EXERCISE ::
Repeat the data below with no changes.

RECORDS FOR PROCESSING ::
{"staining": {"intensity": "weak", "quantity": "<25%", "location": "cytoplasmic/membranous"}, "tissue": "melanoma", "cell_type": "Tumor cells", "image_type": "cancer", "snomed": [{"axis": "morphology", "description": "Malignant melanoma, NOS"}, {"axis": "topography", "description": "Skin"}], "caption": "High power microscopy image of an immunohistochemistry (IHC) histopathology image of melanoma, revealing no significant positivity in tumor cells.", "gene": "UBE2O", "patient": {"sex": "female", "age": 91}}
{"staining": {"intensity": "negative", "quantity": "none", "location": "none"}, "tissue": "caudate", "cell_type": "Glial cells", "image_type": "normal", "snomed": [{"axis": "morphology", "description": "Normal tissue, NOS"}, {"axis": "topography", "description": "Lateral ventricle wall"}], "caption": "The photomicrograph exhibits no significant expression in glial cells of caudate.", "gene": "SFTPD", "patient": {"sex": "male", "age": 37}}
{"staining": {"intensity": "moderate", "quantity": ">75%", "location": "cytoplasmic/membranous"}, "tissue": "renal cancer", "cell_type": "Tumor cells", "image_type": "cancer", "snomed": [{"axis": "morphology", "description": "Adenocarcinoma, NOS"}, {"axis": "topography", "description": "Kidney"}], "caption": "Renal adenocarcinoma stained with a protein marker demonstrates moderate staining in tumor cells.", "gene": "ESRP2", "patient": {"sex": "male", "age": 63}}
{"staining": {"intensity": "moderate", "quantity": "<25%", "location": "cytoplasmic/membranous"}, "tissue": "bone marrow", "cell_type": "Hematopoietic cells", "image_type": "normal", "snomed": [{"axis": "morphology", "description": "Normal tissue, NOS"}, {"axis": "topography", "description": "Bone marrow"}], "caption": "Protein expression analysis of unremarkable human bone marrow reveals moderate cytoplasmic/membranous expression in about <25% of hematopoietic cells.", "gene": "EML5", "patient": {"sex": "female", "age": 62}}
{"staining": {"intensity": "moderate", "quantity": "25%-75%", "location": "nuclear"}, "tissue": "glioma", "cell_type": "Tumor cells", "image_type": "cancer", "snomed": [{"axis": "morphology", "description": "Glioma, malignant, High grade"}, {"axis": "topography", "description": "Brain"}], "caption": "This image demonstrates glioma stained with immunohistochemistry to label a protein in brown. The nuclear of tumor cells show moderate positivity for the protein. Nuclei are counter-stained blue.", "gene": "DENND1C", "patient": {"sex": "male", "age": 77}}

OUTPUT FOR THIS TASK ::
{"staining": {"intensity": "weak", "quantity": "<25%", "location": "cytoplasmic/membranous"}, "tissue": "melanoma", "cell_type": "Tumor cells", "image_type": "cancer", "snomed": [{"axis": "morphology", "description": "Malignant melanoma, NOS"}, {"axis": "topography", "description": "Skin"}], "caption": "High power microscopy image of an immunohistochemistry (IHC) histopathology image of melanoma, revealing no significant positivity in tumor cells.", "gene": "UBE2O", "patient": {"sex": "female", "age": 91}}
{"staining": {"intensity": "negative", "quantity": "none", "location": "none"}, "tissue": "caudate", "cell_type": "Glial cells", "image_type": "normal", "snomed": [{"axis": "morphology", "description": "Normal tissue, NOS"}, {"axis": "topography", "description": "Lateral ventricle wall"}], "caption": "The photomicrograph exhibits no significant expression in glial cells of caudate.", "gene": "SFTPD", "patient": {"sex": "male", "age": 37}}
{"staining": {"intensity": "moderate", "quantity": ">75%", "location": "cytoplasmic/membranous"}, "tissue": "renal cancer", "cell_type": "Tumor cells", "image_type": "cancer", "snomed": [{"axis": "morphology", "description": "Adenocarcinoma, NOS"}, {"axis": "topography", "description": "Kidney"}], "caption": "Renal adenocarcinoma stained with a protein marker demonstrates moderate staining in tumor cells.", "gene": "ESRP2", "patient": {"sex": "male", "age": 63}}
{"staining": {"intensity": "moderate", "quantity": "<25%", "location": "cytoplasmic/membranous"}, "tissue": "bone marrow", "cell_type": "Hematopoietic cells", "image_type": "normal", "snomed": [{"axis": "morphology", "description": "Normal tissue, NOS"}, {"axis": "topography", "description": "Bone marrow"}], "caption": "Protein expression analysis of unremarkable human bone marrow reveals moderate cytoplasmic/membranous expression in about <25% of hematopoietic cells.", "gene": "EML5", "patient": {"sex": "female", "age": 62}}
{"staining": {"intensity": "moderate", "quantity": "25%-75%", "location": "nuclear"}, "tissue": "glioma", "cell_type": "Tumor cells", "image_type": "cancer", "snomed": [{"axis": "morphology", "description": "Glioma, malignant, High grade"}, {"axis": "topography", "description": "Brain"}], "caption": "This image demonstrates glioma stained with immunohistochemistry to label a protein in brown. The nuclear of tumor cells show moderate positivity for the protein. Nuclei are counter-stained blue.", "gene": "DENND1C", "patient": {"sex": "male", "age": 77}}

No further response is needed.